***** Records for this exercise *****
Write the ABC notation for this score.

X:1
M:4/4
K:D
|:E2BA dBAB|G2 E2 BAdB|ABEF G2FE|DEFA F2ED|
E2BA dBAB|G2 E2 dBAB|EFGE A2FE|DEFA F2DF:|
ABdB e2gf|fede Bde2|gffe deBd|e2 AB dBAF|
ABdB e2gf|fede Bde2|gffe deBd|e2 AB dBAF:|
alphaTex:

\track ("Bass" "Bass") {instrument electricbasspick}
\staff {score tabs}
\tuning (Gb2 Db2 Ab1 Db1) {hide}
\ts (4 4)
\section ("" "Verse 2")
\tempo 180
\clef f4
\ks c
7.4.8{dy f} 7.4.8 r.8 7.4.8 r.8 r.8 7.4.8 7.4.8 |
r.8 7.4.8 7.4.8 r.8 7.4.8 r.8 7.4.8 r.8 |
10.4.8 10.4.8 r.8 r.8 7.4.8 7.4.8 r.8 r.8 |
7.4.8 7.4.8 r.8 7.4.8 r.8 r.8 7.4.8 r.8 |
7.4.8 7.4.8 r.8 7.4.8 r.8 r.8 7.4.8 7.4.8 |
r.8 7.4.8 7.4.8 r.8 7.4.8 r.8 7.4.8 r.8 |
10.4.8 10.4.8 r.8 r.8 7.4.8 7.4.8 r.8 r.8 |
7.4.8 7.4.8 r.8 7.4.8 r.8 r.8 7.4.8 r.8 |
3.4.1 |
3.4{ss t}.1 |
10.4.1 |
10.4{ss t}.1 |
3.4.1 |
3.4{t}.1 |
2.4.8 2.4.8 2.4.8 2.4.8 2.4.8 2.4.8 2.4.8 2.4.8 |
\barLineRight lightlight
*****
Can you reproduce the data above, substituting "Chorus" for every "Verse 2" and leaving everything else unchanged?

→ **Answer in full**:
Write the ABC notation for this score.

X:1
M:4/4
K:D
|:E2BA dBAB|G2 E2 BAdB|ABEF G2FE|DEFA F2ED|
E2BA dBAB|G2 E2 dBAB|EFGE A2FE|DEFA F2DF:|
ABdB e2gf|fede Bde2|gffe deBd|e2 AB dBAF|
ABdB e2gf|fede Bde2|gffe deBd|e2 AB dBAF:|
alphaTex:

\track ("Bass" "Bass") {instrument electricbasspick}
\staff {score tabs}
\tuning (Gb2 Db2 Ab1 Db1) {hide}
\ts (4 4)
\section ("" "Chorus")
\tempo 180
\clef f4
\ks c
7.4.8{dy f} 7.4.8 r.8 7.4.8 r.8 r.8 7.4.8 7.4.8 |
r.8 7.4.8 7.4.8 r.8 7.4.8 r.8 7.4.8 r.8 |
10.4.8 10.4.8 r.8 r.8 7.4.8 7.4.8 r.8 r.8 |
7.4.8 7.4.8 r.8 7.4.8 r.8 r.8 7.4.8 r.8 |
7.4.8 7.4.8 r.8 7.4.8 r.8 r.8 7.4.8 7.4.8 |
r.8 7.4.8 7.4.8 r.8 7.4.8 r.8 7.4.8 r.8 |
10.4.8 10.4.8 r.8 r.8 7.4.8 7.4.8 r.8 r.8 |
7.4.8 7.4.8 r.8 7.4.8 r.8 r.8 7.4.8 r.8 |
3.4.1 |
3.4{ss t}.1 |
10.4.1 |
10.4{ss t}.1 |
3.4.1 |
3.4{t}.1 |
2.4.8 2.4.8 2.4.8 2.4.8 2.4.8 2.4.8 2.4.8 2.4.8 |
\barLineRight lightlight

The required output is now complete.